Annexin V and propidium iodide (PI) staining

To investigate apoptosis, HaCaT cells were treated with 30 μg/mL of R1-MVs or ΔDR2577-R1-MVs for 12 h prior to treatment with H2O2 (0.3 mM) for 12 h at 37 °C and were analyzed using Annexin V/PI staining (BD Bioscience, San Jose, CA, USA). Cells were harvested and stained with annexin V (1:50 dilution with annexin V binding buffer, BD Bioscience, San Jose, CA, USA) for 15 min at RT. After washing with annexin V binding buffer, cells were stained with PI (1:25 dilution with annexin V binding buffer) for 10 min at RT. Necrotic, late apoptotic, and apoptotic cell death were assessed by analyzing cells positive for Annexin V, PI, or both, respectively, using a FACSverse cytometer and FlowJo software (V10, BD Bioscience).

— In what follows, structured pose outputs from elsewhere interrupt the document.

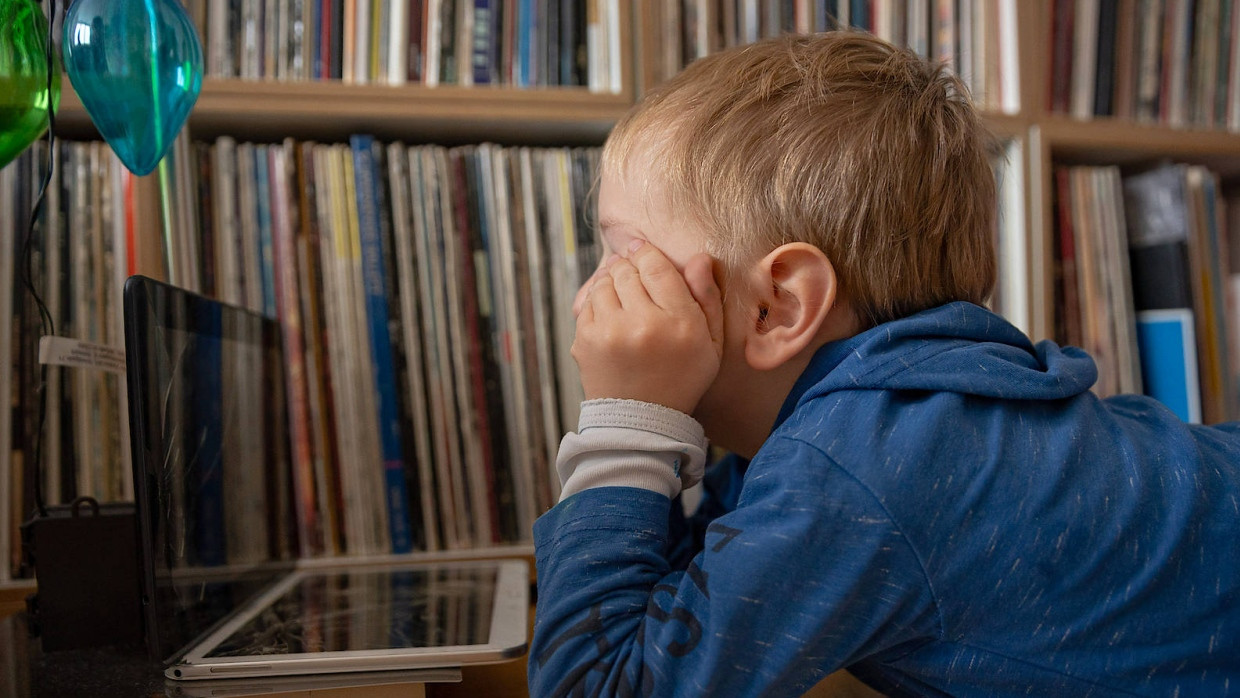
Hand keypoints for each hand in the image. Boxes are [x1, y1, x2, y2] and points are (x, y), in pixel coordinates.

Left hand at [572, 241, 723, 414]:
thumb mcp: (711, 343)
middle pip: (627, 270)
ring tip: (623, 295)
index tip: (641, 249)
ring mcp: (609, 333)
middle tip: (633, 271)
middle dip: (629, 265)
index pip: (657, 267)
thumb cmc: (681, 378)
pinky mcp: (585, 341)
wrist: (641, 421)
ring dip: (612, 281)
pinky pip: (588, 303)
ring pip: (604, 282)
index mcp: (678, 323)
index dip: (647, 252)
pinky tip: (611, 315)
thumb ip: (707, 298)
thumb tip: (700, 258)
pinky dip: (598, 302)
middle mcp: (642, 324)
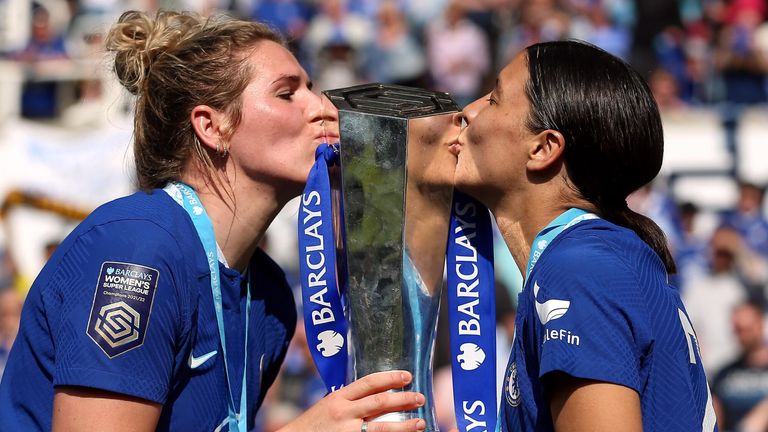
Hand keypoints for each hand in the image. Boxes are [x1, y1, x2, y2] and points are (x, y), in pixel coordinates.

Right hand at [279, 370, 426, 431]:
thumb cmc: (312, 426)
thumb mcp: (327, 407)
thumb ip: (349, 401)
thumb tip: (375, 394)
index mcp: (338, 399)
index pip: (368, 383)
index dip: (390, 378)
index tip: (407, 376)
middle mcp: (343, 414)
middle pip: (379, 403)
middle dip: (403, 400)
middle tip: (420, 397)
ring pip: (382, 427)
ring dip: (404, 425)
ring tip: (420, 422)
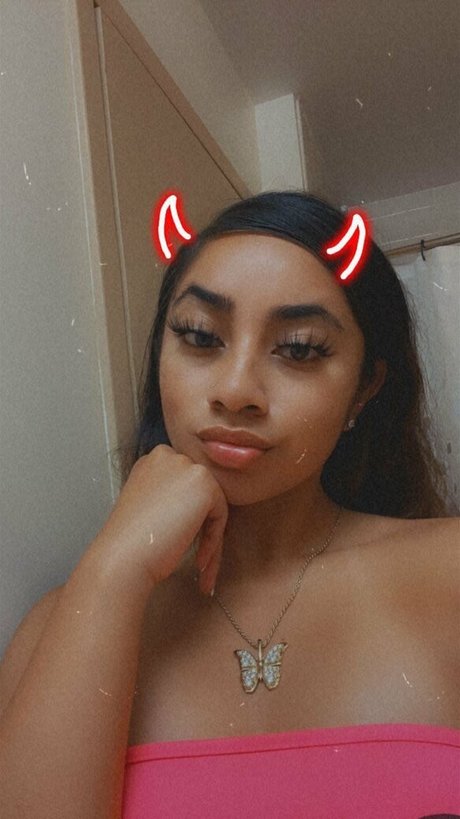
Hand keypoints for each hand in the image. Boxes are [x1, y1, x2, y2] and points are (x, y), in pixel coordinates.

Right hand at [94, 445, 228, 594]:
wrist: (124, 556)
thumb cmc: (132, 541)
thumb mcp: (148, 505)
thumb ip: (170, 496)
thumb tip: (195, 505)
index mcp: (152, 460)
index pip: (184, 485)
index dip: (186, 516)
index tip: (180, 540)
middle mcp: (169, 456)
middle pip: (200, 493)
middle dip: (201, 526)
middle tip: (198, 557)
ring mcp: (187, 466)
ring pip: (212, 505)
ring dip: (209, 538)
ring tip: (200, 563)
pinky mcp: (204, 483)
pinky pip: (220, 515)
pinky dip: (213, 541)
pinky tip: (198, 560)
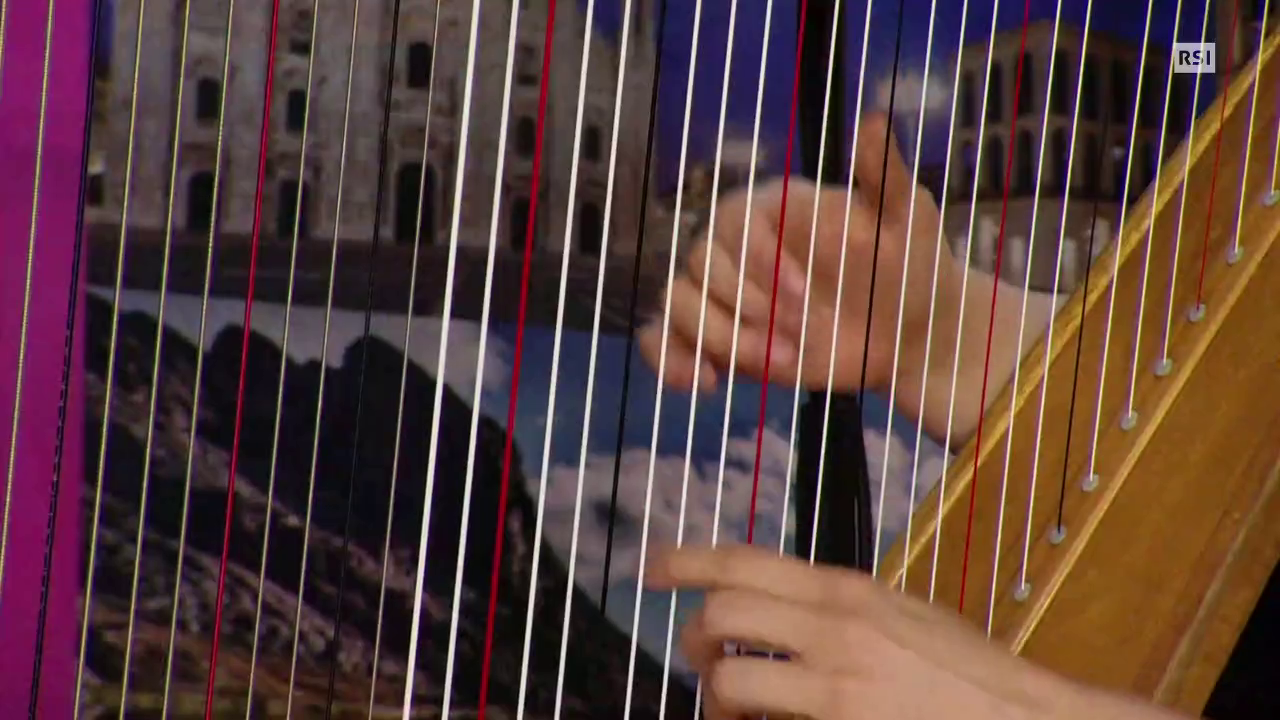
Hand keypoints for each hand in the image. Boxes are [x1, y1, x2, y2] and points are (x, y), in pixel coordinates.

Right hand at [637, 113, 961, 403]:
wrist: (912, 334)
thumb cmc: (911, 267)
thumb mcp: (909, 219)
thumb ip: (884, 175)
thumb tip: (873, 119)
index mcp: (774, 208)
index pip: (734, 221)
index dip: (760, 261)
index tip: (805, 296)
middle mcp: (741, 247)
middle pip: (700, 264)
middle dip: (746, 306)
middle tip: (802, 334)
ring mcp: (727, 295)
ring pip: (679, 303)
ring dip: (721, 338)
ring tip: (780, 362)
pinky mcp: (720, 339)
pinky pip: (667, 340)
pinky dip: (672, 361)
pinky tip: (706, 384)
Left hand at [647, 543, 1181, 719]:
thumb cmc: (968, 673)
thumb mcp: (902, 614)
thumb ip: (839, 607)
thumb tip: (783, 608)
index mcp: (848, 591)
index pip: (745, 561)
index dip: (686, 560)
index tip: (652, 568)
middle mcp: (834, 628)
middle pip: (720, 616)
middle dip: (695, 640)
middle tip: (702, 659)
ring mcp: (835, 686)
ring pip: (729, 679)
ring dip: (717, 696)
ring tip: (733, 709)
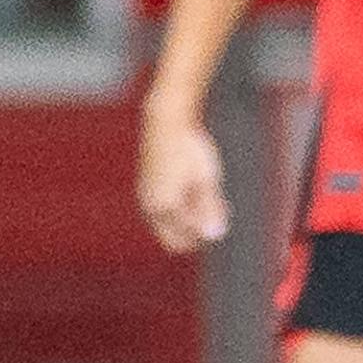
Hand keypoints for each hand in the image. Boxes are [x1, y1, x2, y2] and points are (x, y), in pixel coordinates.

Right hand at [136, 116, 229, 252]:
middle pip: (172, 240)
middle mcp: (149, 208)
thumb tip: (216, 236)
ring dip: (185, 220)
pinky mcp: (147, 192)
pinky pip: (162, 215)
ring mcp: (145, 200)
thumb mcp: (206, 178)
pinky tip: (190, 185)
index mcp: (162, 206)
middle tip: (210, 204)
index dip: (203, 232)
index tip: (217, 209)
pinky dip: (178, 210)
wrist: (166, 122)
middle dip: (192, 232)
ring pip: (167, 228)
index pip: (184, 240)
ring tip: (200, 189)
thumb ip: (210, 208)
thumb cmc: (190, 148)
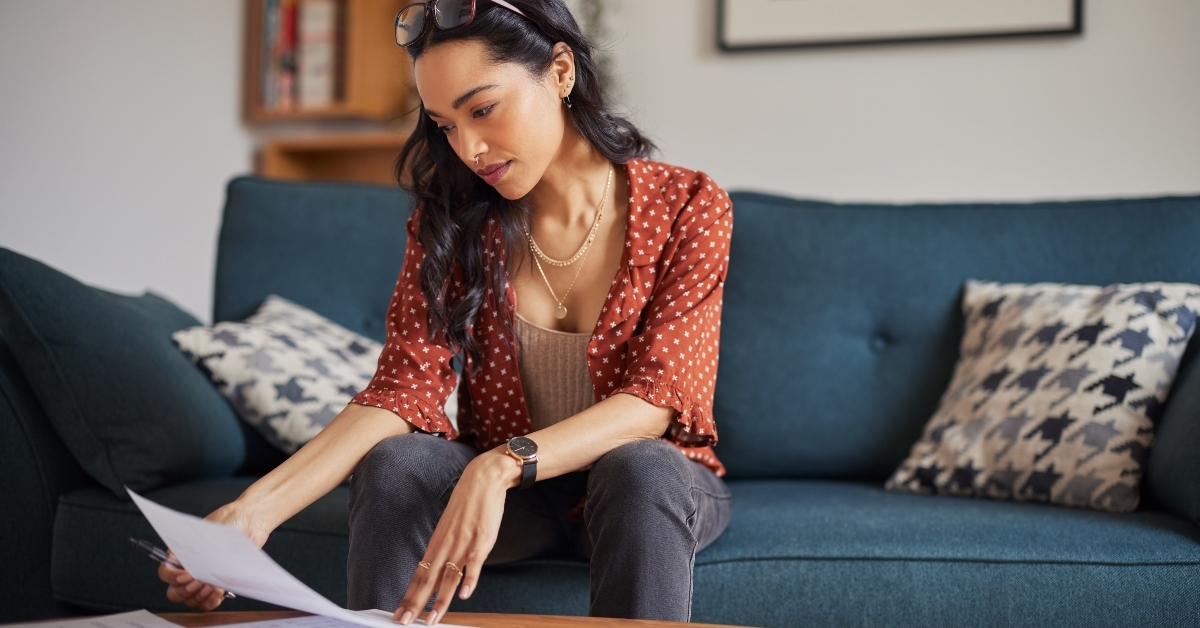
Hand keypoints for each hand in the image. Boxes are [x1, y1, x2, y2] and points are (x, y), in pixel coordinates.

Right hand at [157, 501, 271, 610]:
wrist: (249, 522)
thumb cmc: (230, 522)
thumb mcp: (211, 530)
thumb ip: (202, 547)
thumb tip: (199, 563)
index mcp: (180, 555)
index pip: (166, 572)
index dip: (172, 577)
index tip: (186, 575)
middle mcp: (189, 570)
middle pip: (174, 592)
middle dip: (185, 590)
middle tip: (199, 581)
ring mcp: (203, 580)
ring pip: (190, 600)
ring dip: (198, 596)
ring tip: (210, 585)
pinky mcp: (217, 587)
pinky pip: (207, 604)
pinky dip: (210, 601)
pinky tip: (217, 591)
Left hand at [393, 448, 519, 624]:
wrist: (483, 479)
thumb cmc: (467, 505)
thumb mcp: (450, 528)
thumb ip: (445, 552)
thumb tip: (439, 574)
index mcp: (437, 543)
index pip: (419, 575)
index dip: (409, 596)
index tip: (399, 612)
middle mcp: (446, 546)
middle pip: (428, 579)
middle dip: (416, 603)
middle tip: (405, 621)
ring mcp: (464, 543)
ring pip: (449, 577)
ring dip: (441, 600)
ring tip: (432, 619)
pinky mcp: (482, 539)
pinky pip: (474, 563)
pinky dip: (469, 579)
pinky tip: (464, 594)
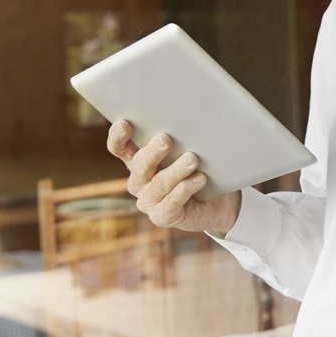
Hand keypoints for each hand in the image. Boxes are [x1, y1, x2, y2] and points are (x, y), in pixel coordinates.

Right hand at [108, 120, 241, 235]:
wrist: (217, 203)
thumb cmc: (199, 169)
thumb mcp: (187, 150)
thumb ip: (180, 139)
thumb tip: (187, 120)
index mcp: (138, 160)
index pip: (120, 148)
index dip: (118, 137)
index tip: (125, 124)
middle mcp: (139, 181)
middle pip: (140, 165)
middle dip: (152, 152)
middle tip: (166, 140)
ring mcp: (149, 201)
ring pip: (159, 184)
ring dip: (176, 170)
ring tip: (192, 159)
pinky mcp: (162, 216)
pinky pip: (172, 202)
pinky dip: (185, 189)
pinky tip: (199, 179)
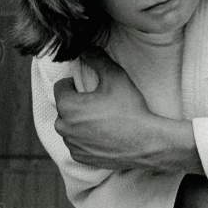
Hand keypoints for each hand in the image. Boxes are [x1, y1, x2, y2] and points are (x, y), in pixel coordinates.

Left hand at [53, 49, 202, 173]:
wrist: (146, 142)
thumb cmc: (129, 109)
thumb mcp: (115, 77)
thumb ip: (97, 59)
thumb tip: (85, 49)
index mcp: (67, 106)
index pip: (61, 87)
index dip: (75, 84)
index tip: (91, 88)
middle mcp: (63, 127)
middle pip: (64, 108)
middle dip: (76, 104)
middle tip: (99, 104)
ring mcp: (72, 144)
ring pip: (70, 127)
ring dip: (79, 122)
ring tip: (102, 120)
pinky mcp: (81, 158)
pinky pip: (77, 143)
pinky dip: (85, 139)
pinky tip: (103, 135)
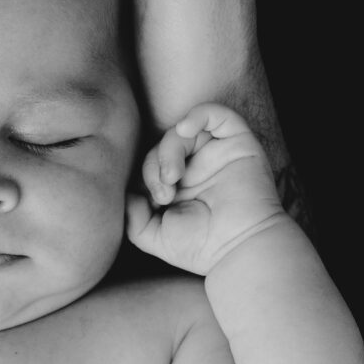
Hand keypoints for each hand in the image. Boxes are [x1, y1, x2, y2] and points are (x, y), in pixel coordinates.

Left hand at [127, 102, 285, 276]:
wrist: (238, 249)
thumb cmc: (201, 247)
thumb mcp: (153, 235)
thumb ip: (132, 216)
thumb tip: (123, 194)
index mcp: (181, 184)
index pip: (152, 161)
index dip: (145, 176)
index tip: (153, 204)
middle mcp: (199, 166)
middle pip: (164, 144)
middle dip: (154, 167)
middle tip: (164, 195)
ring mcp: (218, 154)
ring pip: (184, 129)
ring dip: (169, 149)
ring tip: (172, 177)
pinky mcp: (239, 144)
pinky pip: (218, 113)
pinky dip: (197, 115)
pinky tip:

Determination of mitochondrial ROS contents in HaCaT cells

The generation of ROS by mitochondria was analyzed using the MitoSOX mitochondrial superoxide indicator (Thermo Fisher Scientific). HaCaT cells were incubated with R1-MVs (30 μg/mL) or ΔDR2577-R1-MVs (30 μg/mL) for 12 h prior to treatment with H2O2 (0.3 mM) for 12 h at 37 °C The HaCaT cells were cultured with 5 μM MitoSOX reagent for 10 min at 37 °C in the dark, washed, and resuspended in PBS. The samples were analyzed using a FACSverse cytometer and FlowJo software (V10, BD Biosciences).

Statistical analysis

Statistical analyses were performed using Tukey’s multiple comparison test or an unpaired t-test using GraphPad Prism 7 (2018, GraphPad, San Diego, CA, USA). Data are expressed as the mean ± SD. P-values of < 0.05 were considered statistically significant.